For the past couple of weeks, the Rangers have been fun to watch. Here are three thoughts from Tuesday night:
1. Desmond defers — Desmond’s two-run homer was the game-winner but he quickly turned the postgame spotlight to his teammates, including Profar singling to get on base before him. Desmond is the type of guy, much like the other leaders in the Rangers’ clubhouse, who doesn’t care about the limelight. He’s a veteran who has been an All-Star and won multiple Silver Slugger awards. He really just wants to win and win a World Series. You get that sense not only because that’s what he says but because of what he doesn’t say. He’s more comfortable talking about his teammates than talking about himself. And for more than a month, he certainly has a lot he could talk about. He was hitting .236 on May 6. He’s now at .307 and has five homers and 26 RBI in the past month. He leads the team with 24 multi-hit games and 18 of them have come in the past month. Take a bow, Ian.
2. ‘Step back’ for Prince? — Prince Fielder responded quickly and bluntly when asked whether his two-night unplugged session helped after getting two hits Monday night. “No,” he said. What may have helped, however, is a slight change in his batting stance. Fielder kept from moving his front right foot backward as he started his swing Monday night. It’s a minor change Jeff Banister thinks helped Fielder’s overall swing. Tuesday night, Fielder lifted his right heal off the ground as the pitch approached him but kept his toes on the dirt. He was 0 for 3 with three strikeouts. He drew a walk in his last at-bat in the eighth. He was facing a tough left-hander in Dallas Keuchel who was pitching well until Desmond tagged him in the eighth. Before the game, Banister discussed the slight change in Fielder’s stance.

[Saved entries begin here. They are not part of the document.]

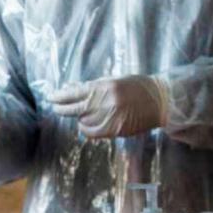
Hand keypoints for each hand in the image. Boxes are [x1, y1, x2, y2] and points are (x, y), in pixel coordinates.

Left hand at [48, 75, 169, 137]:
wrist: (160, 100)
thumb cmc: (136, 86)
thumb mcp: (113, 79)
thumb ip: (92, 86)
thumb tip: (70, 87)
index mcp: (104, 87)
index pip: (74, 93)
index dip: (60, 96)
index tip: (51, 97)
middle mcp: (105, 103)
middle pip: (74, 108)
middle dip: (61, 108)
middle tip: (55, 107)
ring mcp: (111, 118)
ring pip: (83, 121)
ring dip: (77, 117)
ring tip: (76, 114)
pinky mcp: (116, 130)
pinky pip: (93, 132)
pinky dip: (86, 129)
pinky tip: (85, 124)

“There’s a kinetic chain of events that happen,” Banister said. “It’s not just barrel to ball. So, anytime there’s a fundamental change in the kinetic change of events it does change things. What that changes, whether it’s visually, physically or rhythmically for Prince obviously he feels comfortable with it so he’s going to run with it. Where that takes him, that’s in his hands. I have complete confidence. We feel like he’s going to get on track.”
3. All-Star voting — The second All-Star balloting for the American League was released Tuesday and, good news, the Rangers actually had a player among the top five at a position. Shortstop Elvis Andrus has 295,820 votes for fifth place at the position, only 90,000 fewer than the Astros’ Carlos Correa in fourth place and more than 700,000 votes behind first-place Xander Bogaerts of the Red Sox. Royals’ catcher Salvador Perez leads the A.L. with over 1.6 million votes. Red Sox DH David Ortiz, who says he’s retiring after the season, is second with over 1.4 million.